Browsing Audiobooks on an iPod Nano

audiobookipoditunes

The sitation: I've got a stack of audiobooks in MP3 format in my iTunes library, and both an iPhone and an iPod Nano.

After this question, I've changed the Media Kind for the audiobook MP3s from Music to Audiobook. This has been, overall, spectacular, as now I can resume where I was, they show up under Audiobooks, etc.

On the iPhone, it's also super convenient, since the interface shows what used to be an album with multiple songs as a single book with multiple chapters, and going into "Audiobooks" presents me with a list of books, not tracks.

The Nano, on the other hand, is a little strange. After changing the media type and re-syncing the ipod, the files in question are now listed under Audiobooks rather than Music, and the extra Audiobook features are present (resume playback and so on,) but the Audiobooks menu just lists all the MP3 tracks on the iPod in alphabetical order, ignoring whichever book/album they belong to – and doesn't seem to let me browse them any other way.

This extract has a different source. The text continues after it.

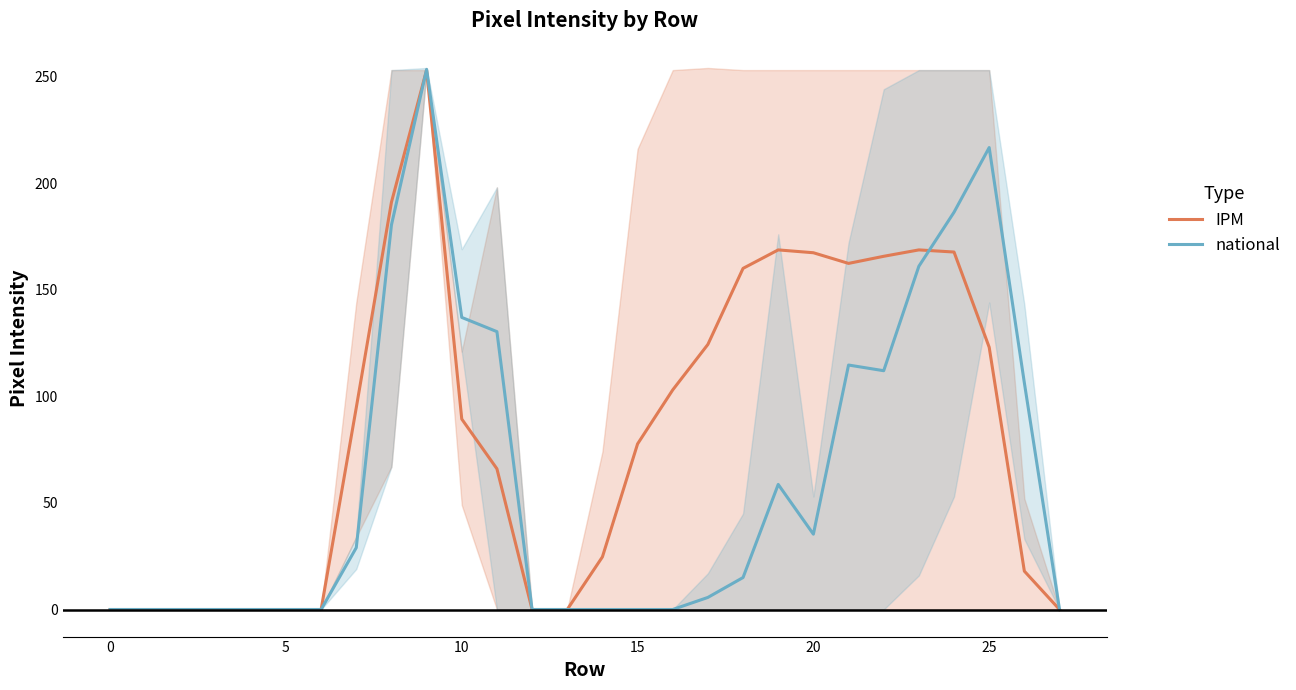

How many data points in national are less than 15?

14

This is, clearly, a little sub-optimal. Did I screw something up? How do I get the Nano to treat the files in a similar way to the way the iPhone and iTunes does – as books with chapters?

Is there a step I missed somewhere? Do I need to reformat the iPod? Is this even possible?

(Footnote: shameless bump, since this just scored me a tumbleweed.)

Best Answer

Try this thread, it's the first one I've found that's seems to be on to something:

Essentially, iPod likes it's Audioboos in one large file. This means you'll need to merge your multi-file Audiobook into one large file and convert it into the .m4b format. Ipod will then keep track of your position in the file, but if you want chapters you'll need to set those too.

Luckily we're not the only ones facing this problem and tools exist for performing both operations.

There's a Freeware tool called: Chapter and Verse that can be found on lodensoftware.com

If you're willing to pay for the privilege, there is a shareware application called: Chapter Master that will place chapters in the kind of one long file Audiobooks iPod likes.

Mind you, you'll first need to convert your MP3s to M4A or M4B. This can be done through iTunes, as well as through a freeware application called: MP3 to iPod Audio Book Converter.

You'll have to Google these programs, the system won't let me post more than one link.